How much did you spend?

Was it worth it?  

  1. American Medical Response (daly city,  California) paid $3258 and said:

    Trip was 1.5 miles, was charged for 5 miles.

    Was it worth it? Yes

  2. TM (Horsham,  Pennsylvania) paid $1600 and said:

    My wife took me to an emergency clinic/care place. They said that I had to be ambulanced to the local hospital ER. I told them that my wife would drive me, but they strong armed her into letting them call an ambulance. It was maybe 15 minutes in an ambulance, no lights, no siren, no drugs, nothing. They were nothing more than a glorified $1600 taxi ride.

    Was it worth it? Yes

  3. American Medical Responses (Chula vista,  California) paid $2900 and said:

    I was having a miscarriage I didn’t even know I was pregnant. I called 911 I was in so much pain and couldn’t drive I only live 5 minutes from the hospital, the paramedics didn’t do anything other then transport me and asked a few questions and I’m being charged $2900, not only that to add salt to the wound they sent me a bill for a miscarried baby that according to them was also transported total $5800. what a rip off.. this is wrong….highway robbery!!

    Was it worth it? Yes

  4. marci (helena,  Montana) paid $2048 and said:

    13 miles, two of us in same ambulance. Husband got no services during ride. I was on the gurney. They charged us each 2048.88!

    Was it worth it? Yes

  5. V Gray (La Mesa ,  California) paid $3700 and said:

    $3700.00 for a 6 block ride

    Was it worth it? Yes

  6. helen (gilbert,  Arizona) paid $876 and said:

    trip was bls , less than one mile, non life threating

    Was it worth it? Yes

  7. John Collins (Hudson,  Maine) paid $2500 and said:

    Only had to go 15 miles.

    Seriously though, most people would rather die than call 911 because the cost is out of this world.

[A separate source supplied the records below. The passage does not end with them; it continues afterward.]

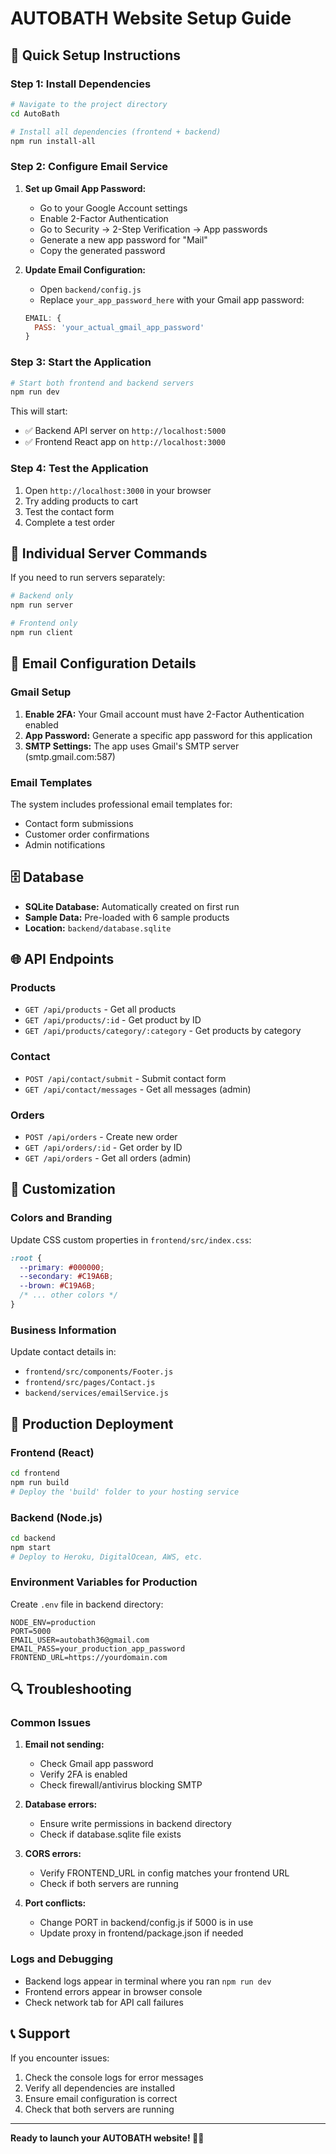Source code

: # AUTOBATH Website Setup Guide

## 🚀 Quick Setup Instructions

### Step 1: Install Dependencies
```bash
# Navigate to the project directory
cd AutoBath

# Install all dependencies (frontend + backend)
npm run install-all
```

### Step 2: Configure Email Service

1. **Set up Gmail App Password:**
   - Go to your Google Account settings
   - Enable 2-Factor Authentication
   - Go to Security → 2-Step Verification → App passwords
   - Generate a new app password for "Mail"
   - Copy the generated password

2. **Update Email Configuration:**
   - Open `backend/config.js`
   - Replace `your_app_password_here` with your Gmail app password:
   ```javascript
   EMAIL: {
     PASS: 'your_actual_gmail_app_password'
   }
   ```

### Step 3: Start the Application
```bash
# Start both frontend and backend servers
npm run dev
```

This will start:
- ✅ Backend API server on `http://localhost:5000`
- ✅ Frontend React app on `http://localhost:3000`

### Step 4: Test the Application
1. Open `http://localhost:3000` in your browser
2. Try adding products to cart
3. Test the contact form
4. Complete a test order

## 🔧 Individual Server Commands

If you need to run servers separately:

```bash
# Backend only
npm run server

# Frontend only  
npm run client
```

## 📧 Email Configuration Details

### Gmail Setup
1. **Enable 2FA:** Your Gmail account must have 2-Factor Authentication enabled
2. **App Password:** Generate a specific app password for this application
3. **SMTP Settings:** The app uses Gmail's SMTP server (smtp.gmail.com:587)

### Email Templates
The system includes professional email templates for:
- Contact form submissions
- Customer order confirmations
- Admin notifications

## 🗄️ Database

- **SQLite Database:** Automatically created on first run
- **Sample Data:** Pre-loaded with 6 sample products
- **Location:** `backend/database.sqlite`

## 🌐 API Endpoints

### Products
- `GET /api/products` - Get all products
- `GET /api/products/:id` - Get product by ID
- `GET /api/products/category/:category` - Get products by category

### Contact
- `POST /api/contact/submit` - Submit contact form
- `GET /api/contact/messages` - Get all messages (admin)

### Orders
- `POST /api/orders` - Create new order
- `GET /api/orders/:id` - Get order by ID
- `GET /api/orders` - Get all orders (admin)

## 🎨 Customization

### Colors and Branding
Update CSS custom properties in `frontend/src/index.css`:
```css
:root {
  --primary: #000000;
  --secondary: #C19A6B;
  --brown: #C19A6B;
  /* ... other colors */
}
```

### Business Information
Update contact details in:
- `frontend/src/components/Footer.js`
- `frontend/src/pages/Contact.js`
- `backend/services/emailService.js`

## 🚀 Production Deployment

### Frontend (React)
```bash
cd frontend
npm run build
# Deploy the 'build' folder to your hosting service
```

### Backend (Node.js)
```bash
cd backend
npm start
# Deploy to Heroku, DigitalOcean, AWS, etc.
```

### Environment Variables for Production
Create `.env` file in backend directory:
```env
NODE_ENV=production
PORT=5000
EMAIL_USER=autobath36@gmail.com
EMAIL_PASS=your_production_app_password
FRONTEND_URL=https://yourdomain.com
```

## 🔍 Troubleshooting

### Common Issues

1. **Email not sending:**
   - Check Gmail app password
   - Verify 2FA is enabled
   - Check firewall/antivirus blocking SMTP

2. **Database errors:**
   - Ensure write permissions in backend directory
   - Check if database.sqlite file exists

3. **CORS errors:**
   - Verify FRONTEND_URL in config matches your frontend URL
   - Check if both servers are running

4. **Port conflicts:**
   - Change PORT in backend/config.js if 5000 is in use
   - Update proxy in frontend/package.json if needed

### Logs and Debugging
- Backend logs appear in terminal where you ran `npm run dev`
- Frontend errors appear in browser console
- Check network tab for API call failures

## 📞 Support

If you encounter issues:
1. Check the console logs for error messages
2. Verify all dependencies are installed
3. Ensure email configuration is correct
4. Check that both servers are running

---

**Ready to launch your AUTOBATH website! 🚗✨**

    I KNOW FOR A FACT, with all expenses added together, they over charge by 200-500%

    Was it worth it? Yes

  8. Portsmouth (Dover,  New Hampshire) paid $3485 and said:

    3485.00 to only go 14 miles. I didn’t even need any treatment while I was in the ambulance. I was transferred by ambulance from Wentworth Douglas Hosp in Dover NH, to Portsmouth Regional Hosp in Portsmouth NH. I had a small intracranial brain hemmorhage and concussion. Certainly intend on calling LifeLine Amb Service…

    Was it worth it? Yes

  9. Tina (Barstow,  California) paid $1925 and said:

    This rate is too high for a 6 mile ride to the emergency room

    Was it worth it? Yes

  10. Tina Mendoza (Barstow,  California) paid $1925 and said:

    No it was not worth it for a 6 mile ride to the emergency room, in Barstow, CA

    Was it worth it? Yes

  11. Alan G. (livingston,  Texas) paid $3594 and said:

    Transport from clinic to hospital.